* **TEKS YANG DISEDIAKAN**:

"""

Presiden Joko Widodo Dan DPR RI, Didesak Mengaudit Kebijakan Penganggaran Operasi Keamanan Di Tanah Papua

Manokwari, papuaspiritnews.com-Yan Christian Warinussy, Direktur Eksekutif Lembaga Penelitian, Pengkajian dan Pengembangan Bantuan Hukum (LP3BH) Manokwari, meminta perhatian Presiden Republik Indonesia Joko Widodo dan parlemen nasional DPR RI agar tidak dengan mudah mempercayai pernyataan para petinggi TNI dan Polri di Tanah Papua maupun di Jakarta mengenai situasi keamanan di Bumi Cenderawasih yang selalu dikatakan tidak aman karena ulah Tentara Pembebasan Nasional Papua Barat (TPN PB) dengan julukan Kelompok Kriminal Bersenjata (KKB).
Dijelaskannya berdasarkan kajian LP3BH Manokwari didapati pada kasus penyanderaan terhadap pilot pesawat jenis Pilatus porter PC6-PK BVY milik maskapai Susi Air pada Selasa (7/2) lalu di Distrik Paro, Kabupaten Nduga. Fakta bahwa TPN PB hanya menyandera pilot Philip Mark Marhtens dan tidak melakukan tindakan yang sama terhada 5 (lima) warga sipil asli Distrik Paro dan juga TPNPB tidak menyandera sekitar 15 orang pekerja bangunan dan telah diakui oleh Pangdam XVII/Cenderawasih Mayjen TNI Muhammad Saleh Mustafa dalam jumpa pers dengan para jurnalis di Timika, Jum’at (10/2) bahwa tidak ada penyanderaan para pekerja dan warga sipil. Pengakuan Pangdam XVII Cenderawasih tersebut terkonfirmasi dengan adanya pernyataan Juru Bicara TPN PB Sebby Sambom kepada media online Jubi, Kamis (9/2) via sambungan seluler.
“Kami melihat hal ini sebagai sebuah fakta yang bisa mulai membuka tabir gelap dari beberapa peristiwa kekerasan di beberapa wilayah di Tanah Papua yang hingga saat ini masih gelap”,ujar Warinussy kepada media ini Sabtu, (11/2/2023)
Misalnya kasus pembakaran pesawat milik maskapai MAF (Mission Aviation Fellowship) PK-MAX yang diawaki capten pilot Alex Luferchek berkebangsaan Amerika Serikat di bandara kampung Pagamba, Distrik Biandaga, Kabupaten Intan Jaya, Papua pada tanggal 6 Januari 2020.

"""

* **TUGAS YANG DIBERIKAN A**: Ringkas paragraf berita tentang desakan audit anggaran keamanan di Papua yang diawali "Dijelaskannya berdasarkan kajian" menjadi daftar butir. Fakta utamanya harus tetap ada.
* **TUGAS YANG DIBERIKAN B**: Tolong tuliskan lanjutan berita tentang desakan audit anggaran keamanan di Papua, dimulai setelah kalimat terakhir yang ditampilkan.

* **DATA**:

"""

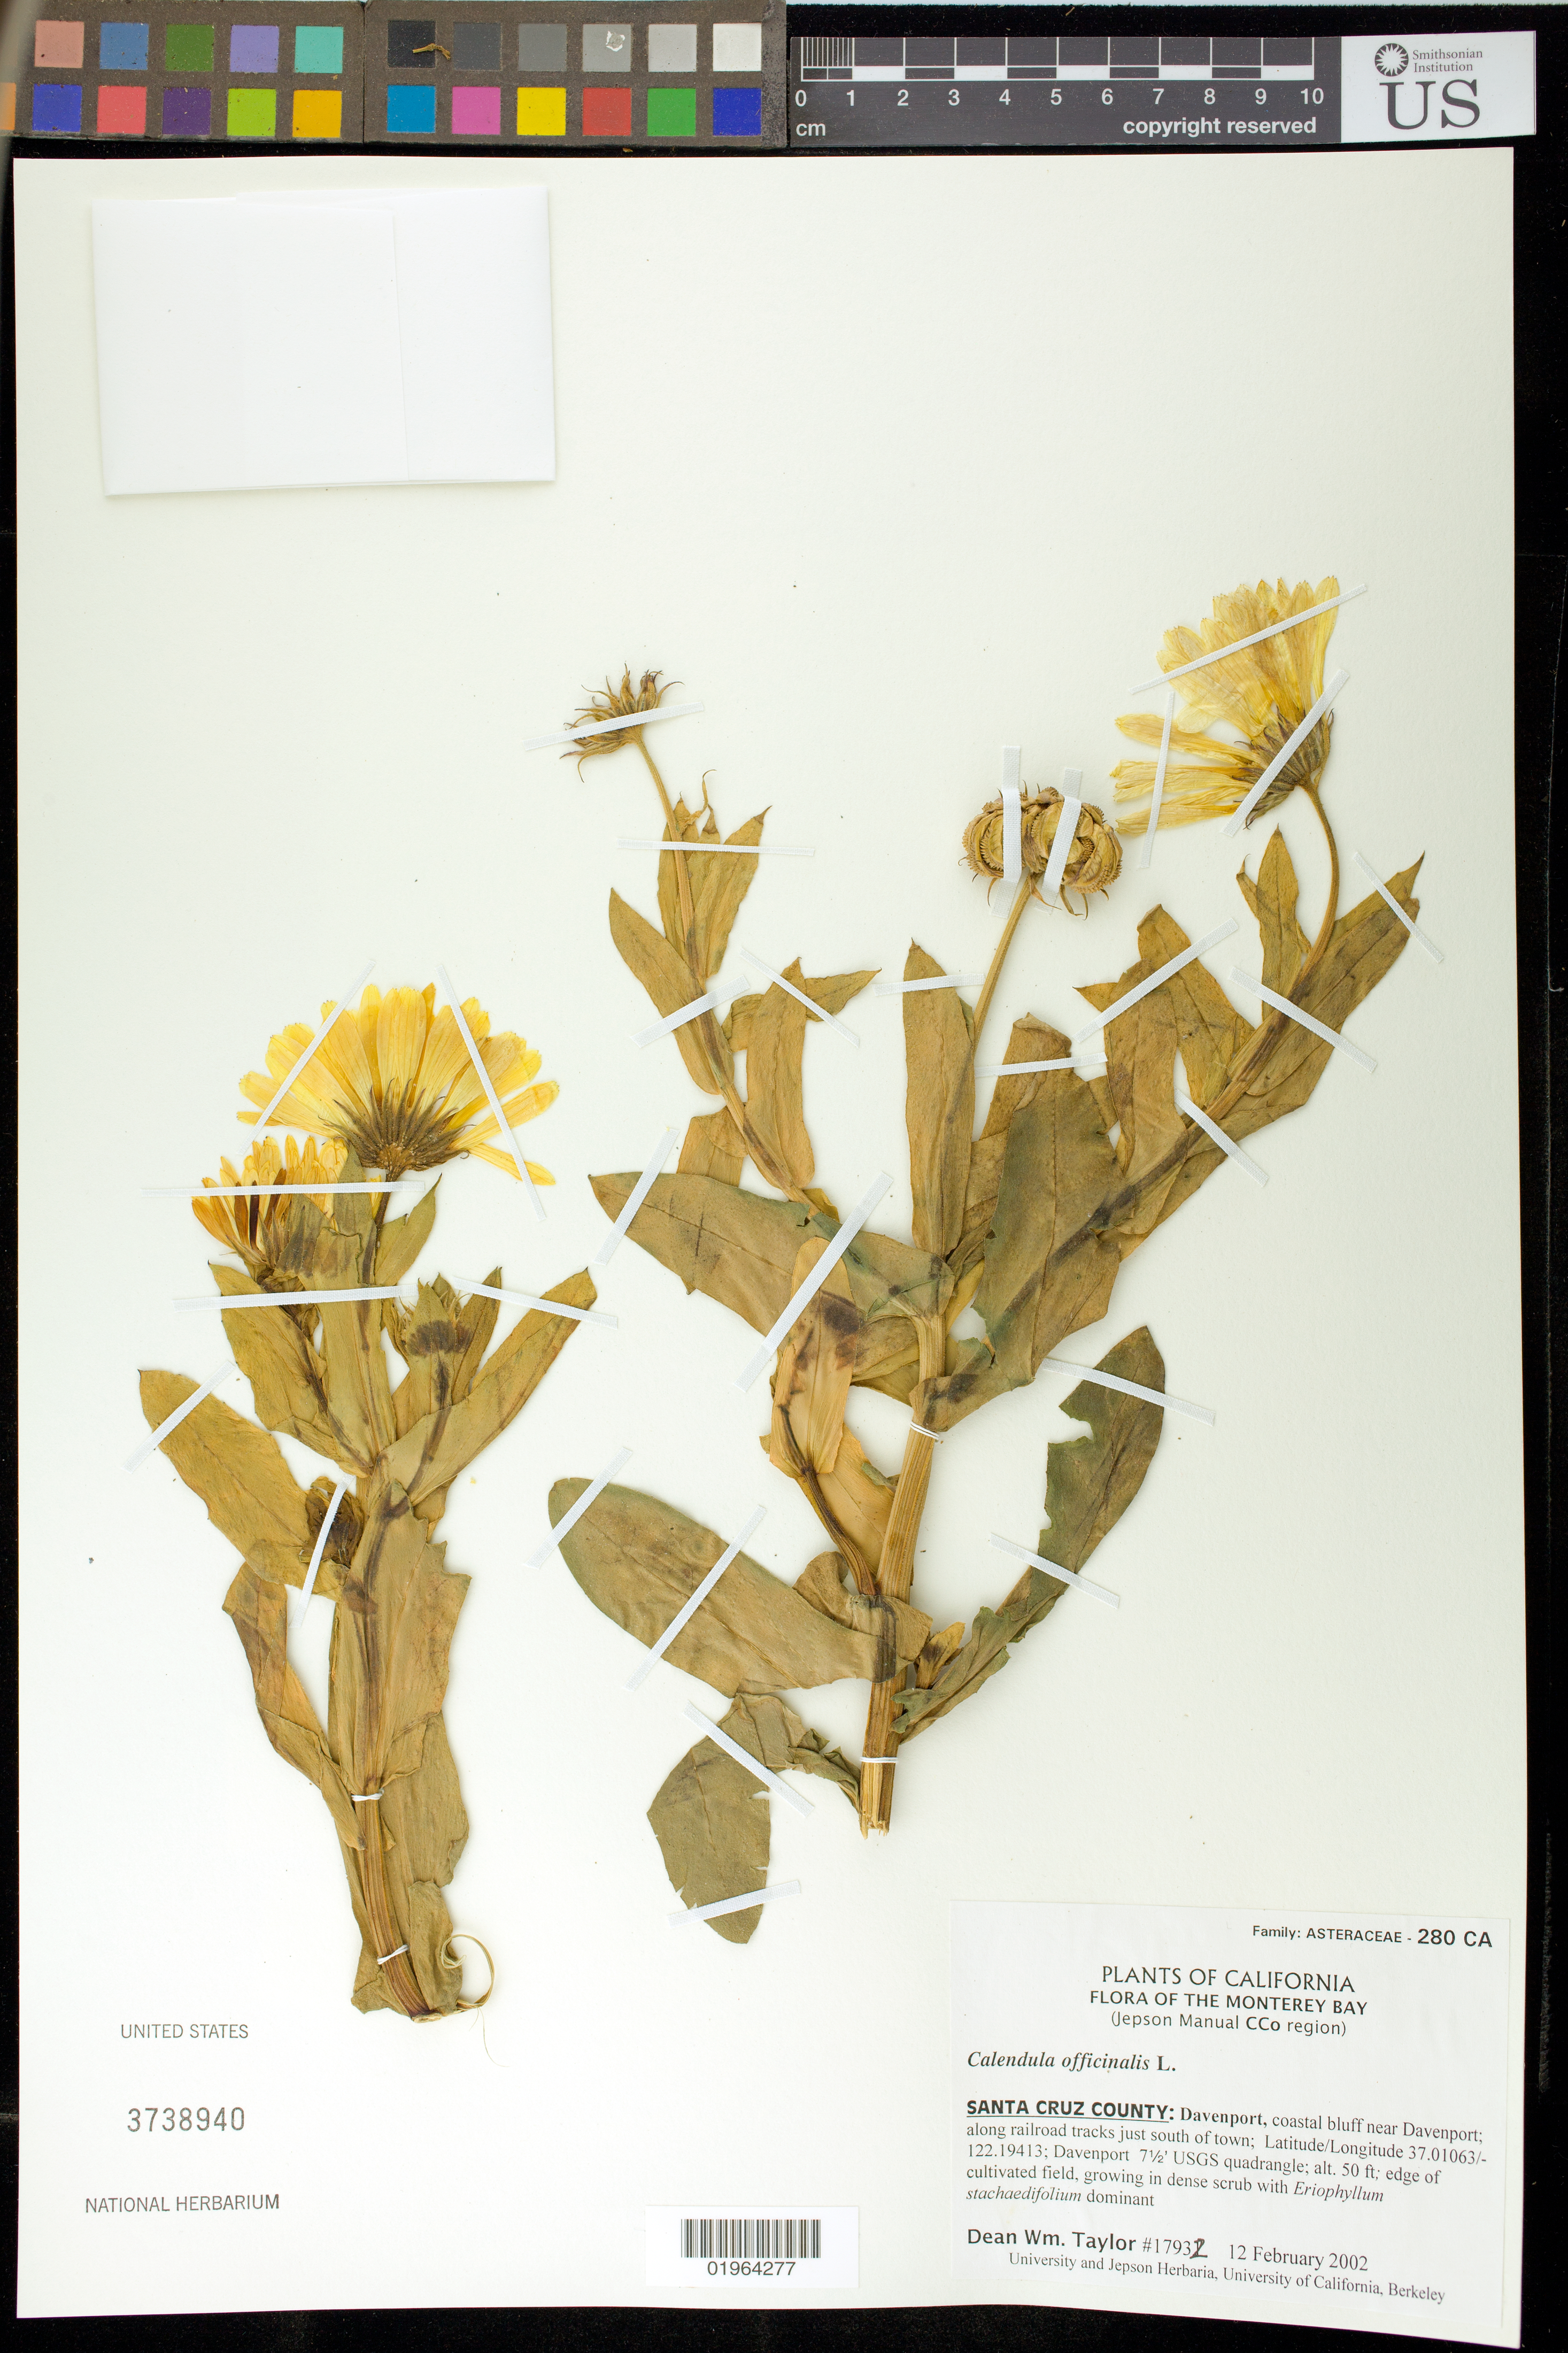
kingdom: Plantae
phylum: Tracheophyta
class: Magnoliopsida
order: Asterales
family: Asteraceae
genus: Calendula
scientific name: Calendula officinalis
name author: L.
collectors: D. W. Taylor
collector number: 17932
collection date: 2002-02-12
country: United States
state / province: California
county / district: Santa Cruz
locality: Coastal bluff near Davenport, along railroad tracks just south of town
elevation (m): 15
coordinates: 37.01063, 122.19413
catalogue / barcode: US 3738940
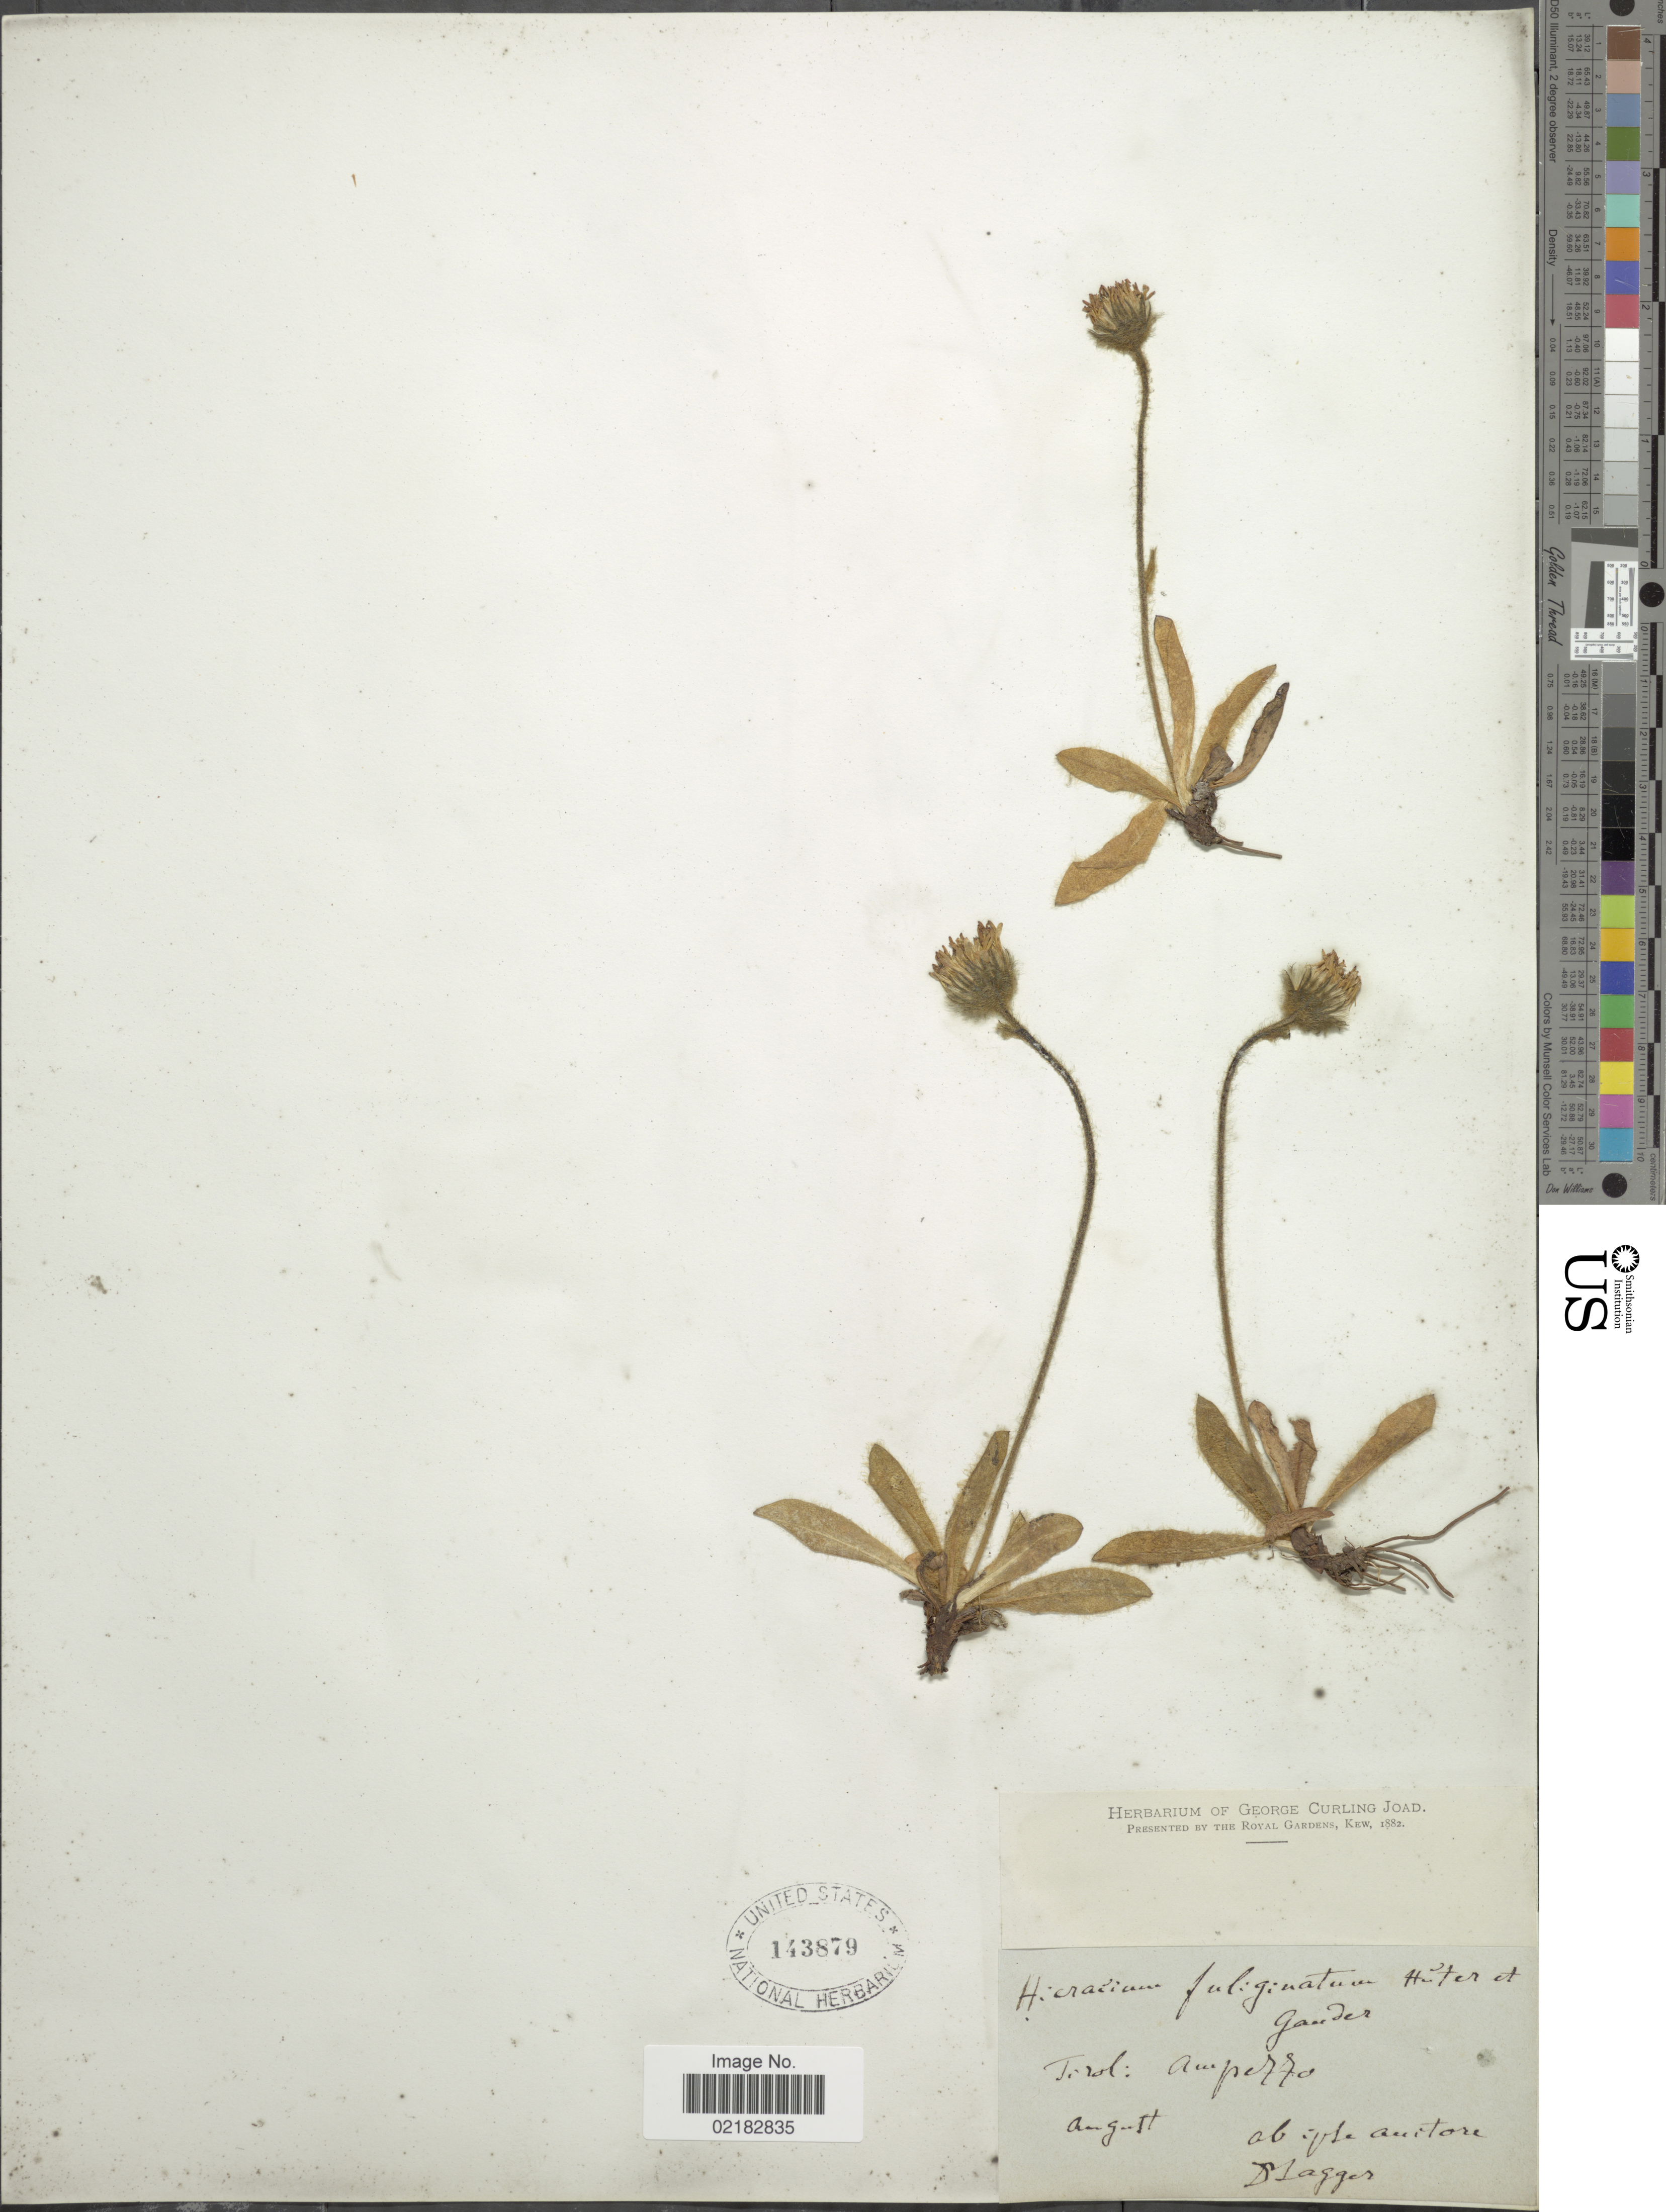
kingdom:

"""

* **JAWABAN TERTULIS A**:
- Menurut kajian LP3BH Manokwari, pada Selasa (7/2) di Distrik Paro, Kabupaten Nduga, TPN PB menyandera Philip Mark Marhtens. Ia adalah pilot pesawat Pilatus porter PC6-PK BVY milik maskapai Susi Air.
- TPN PB tidak menyandera 5 warga sipil asli Distrik Paro. TPN PB juga tidak menyandera sekitar 15 pekerja bangunan.
- Dalam jumpa pers di Timika pada Jumat (10/2), Pangdam XVII/Cenderawasih Mayjen TNI Muhammad Saleh Mustafa mengakui bahwa para pekerja dan warga sipil tidak disandera.
- Pengakuan itu terkonfirmasi oleh pernyataan Juru Bicara TPN PB Sebby Sambom kepada media online Jubi. Pernyataan itu disampaikan pada Kamis (9/2) melalui sambungan seluler.

* **JAWABAN TERTULIS B**:
Peristiwa ini sama sekali tidak ada investigasi yang dilakukan hingga dapat mengkonfirmasi siapa yang sesungguhnya dapat dipertanggungjawabkan secara hukum.
Juga peristiwa kematian tragis Brigjen TNI I Gusti Putu Danny Karya ada tanggal 25 April 2020 di Beoga, Kabupaten Puncak, Papua. Hingga saat ini tidak jelas sesungguhnya siapa yang menembak sang jenderal yang menjadi mantan Kepala Badan Intelijen Nasional (BIN) Daerah Papua tersebut.
“Tuduhan dari awal disematkan kepada TPN PB. Demikian pula dalam peristiwa terbunuhnya 4 (empat) orang prajurit TNI di dalam Pos Koramil Kisor, Distrik Aifat Timur, Papua Barat pada 21 September 2021. Keempat prajurit tersebut masing-masing Serda Ambrosius, Praka Dirham, Pratu Zul Ansari dan Lettu Chb.Dirman. Mereka dinyatakan terbunuh akibat ulah TPN PB, tapi herannya tak ada investigasi kriminal yang dilakukan hingga saat ini.
Sementara ada sejumlah orang warga sipil yang ditangkap dan diadili dengan tuduhan terlibat dalam peristiwa Kisor tersebut, misalnya Abraham Fatemte dan Melkias Ky yang saat ini sedang dihadapkan dalam persidangan di Pengadilan Negeri Sorong Kelas I B.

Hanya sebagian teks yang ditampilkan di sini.